Not only did the four bands agree to 'co-host' the games, they became active promoters and attempted to lobby other native groups not to disrupt the games.
"The head of the Four Host First Nations, Tewanee Joseph, has been criss-crossing the country since 2003 selling the Olympics to first nations communities..... 
...."But despite his efforts, aboriginal groups are divided. No where is that more noticeable than here at home with the Union of B.C. Indian Chiefs, representing 80 of the 203 bands in the province, refusing to participate in the games." LINK

The natives are nothing more than cheap decoration for the cynical and calculating organizing committee that artfully killed two birds with one stone. In one bold move they achieved social peace, and created a popular Disneyland-type theme for their games. After all, Natives are the darlings of the current eco/enviro-movement craze. Perhaps VANOC should have name their facilities 'Adeventureland,' after all, it is just one giant fantasy.

If you think that it is only Quebeckers and Francophones who feel left out of the opening ceremonies, complaints have been heard from  British Columbia's Chinese and Indo-Canadian communities, who were completely shut out, an even larger insult, considering that they will be the ones paying for the games.

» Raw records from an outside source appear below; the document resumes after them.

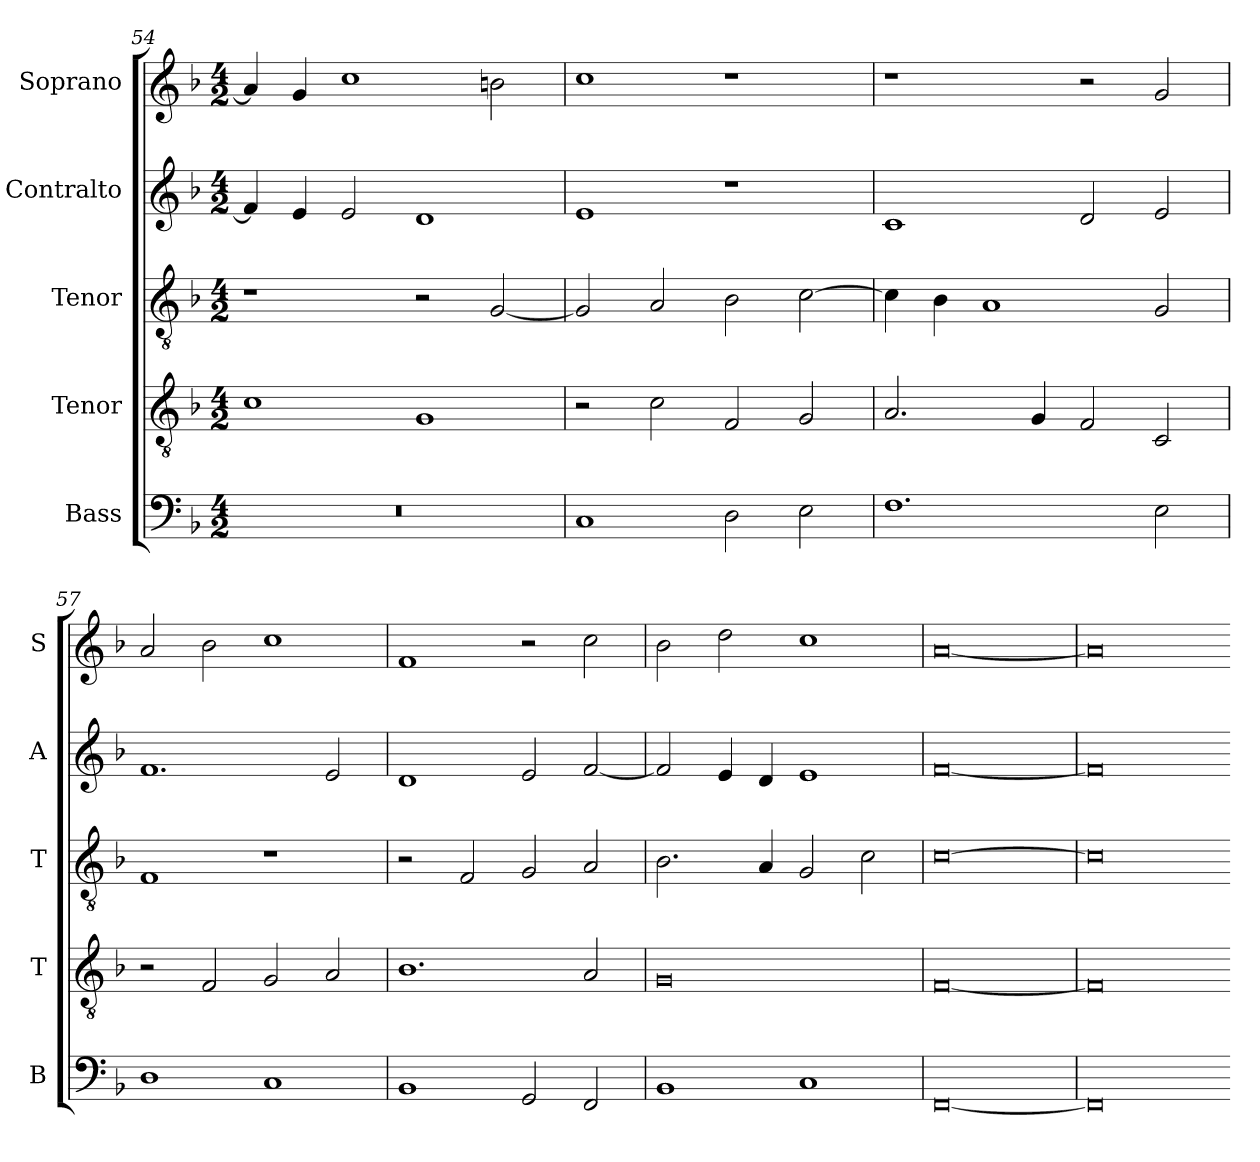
**kern	**kern	**kern	**kern	**kern
*part5	*part4	*part3	*part2	*part1
*staff5	*staff4	*staff3	*staff2	*staff1
*I"Bass	*I"Tenor	*I"Tenor	*I"Contralto	*I"Soprano
*I'B	*I'T	*I'T	*I'A	*I'S
*clefF4	*clefGv2	*clefGv2	*clefG2	*clefG2
*k[b-]	*k[b-]	*k[b-]	*k[b-]	*k[b-]
*F:ion	*F:ion	*F:ion	*F:ion	*F:ion
*M4/2	*M4/2	*M4/2	*M4/2	*M4/2
=54	=54	=54	=54	=54
0r	1c	1r	4f]	4a]
.	.	.	4e	4g
.	.	.	2e	1cc
.	1G	2r	1d	.
.	.	[2G	.	2bn
=55	=55	=55	=55	=55
1C	2r	2G]	1e	1cc
.	2c	2A	.	.
2D	2F	2B-	1r	1r
2E	2G	[2c	.	.
=56	=56	=56	=56	=56
1.F	2.A	4c]	1c	1r
.	.	4B-	.	.
.	.	1A	.	.
.	4G	.	.	.
.	2F	.	2d	2r
2E	2C	2G	2e	2g
=57	=57	=57	=57	=57
1D	2r	1F	1.f	2a
.	2F	.	.	2b-
1C	2G	1r	.	1cc
.	2A	.	2e	.
=58	=58	=58	=58	=58
1BB-	1.B-	2r	1d	1f
.	.	2F	.	.
2GG	.	2G	2e	2r
2FF	2A	2A	[2f	2cc
=59	=59	=59	=59	=59
1BB-	0G	2.B-	2f]	2b-
.	.	.	4e	2dd
.	.	4A	4d	.
1C	.	2G	1e	1cc
.	.	2c	.	.
=60	=60	=60	=60	=60
[0FF	[0F	[0c	[0f	[0a
=61	=61	=61	=61	=61
0FF]	0F]	0c]	0f]	0a]
=-	=-	=-	=-	=-
*-	*-	*-	*-	*-
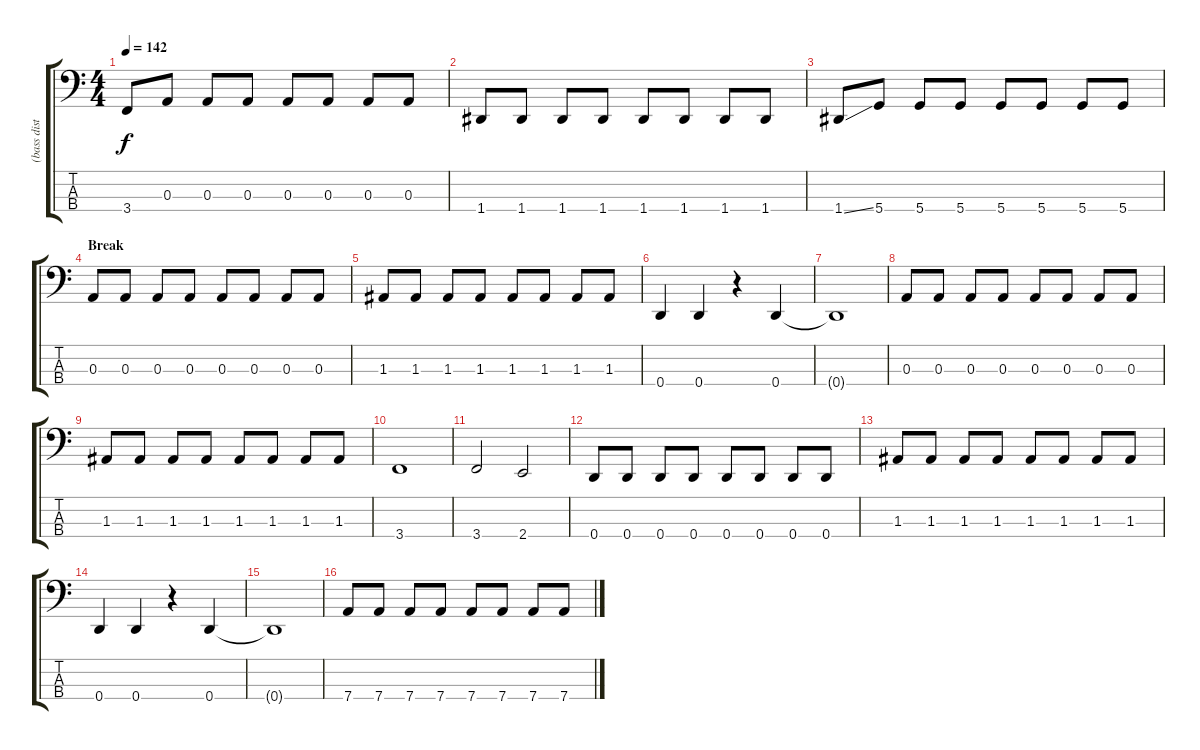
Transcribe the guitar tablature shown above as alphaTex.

\track ("(bass disto/overdrive)" "(bass dist") {instrument overdrivenguitar}
\staff {score tabs}
\tuning (G2 D2 A1 D1) {hide}
\ts (4 4)
\tempo 142
\clef f4
\ks c
3.4.8{dy f} 0.3.8 0.3.8 0.3.8 0.3.8 0.3.8 0.3.8 0.3.8 |
1.4.8 1.4.8 1.4.8 1.4.8 1.4.8 1.4.8 1.4.8 1.4.8 |
1.4{ss}.8 5.4.8 5.4.8 5.4.8 5.4.8 5.4.8 5.4.8 5.4.8 |
\section ("" "Break")
0.3.8 0.3.8 0.3.8 0.3.8 0.3.8 0.3.8 0.3.8 0.3.8 |
1.3.8 1.3.8 1.3.8 1.3.8 1.3.8 1.3.8 1.3.8 1.3.8 |
0.4.4 0.4.4 r.4 0.4.4 |
0.4{t}.1 |
0.3.8 0.3.8 0.3.8 0.3.8 0.3.8 0.3.8 0.3.8 0.3.8 |
1.3.8 1.3.8 1.3.8 1.3.8 1.3.8 1.3.8 1.3.8 1.3.8 |
3.4.1 |
3.4.2 2.4.2 |
0.4.8 0.4.8 0.4.8 0.4.8 0.4.8 0.4.8 0.4.8 0.4.8 |
1.3.8 1.3.8 1.3.8 1.3.8 1.3.8 1.3.8 1.3.8 1.3.8 |
0.4.4 0.4.4 r.4 0.4.4 |
0.4{t}.1 |
7.4.8 7.4.8 7.4.8 7.4.8 7.4.8 7.4.8 7.4.8 7.4.8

The Vancouver organizing committee may have brought social peace to their games, but at a humiliating price to Canadians.

While Natives are valued members of the Canadian experience, it was dead wrong and contemptuous to falsely portray the Canadian mosaic and leave so many Canadians unrepresented for the sake of expediency.

1 comment:

  1. "it was dead wrong and contemptuous to falsify the Canadian mosaic and leave so many Canadians unrepresented for the sake of expediency"

    In the larger Canadian context it's no biggie. It's been happening in Quebec for decades.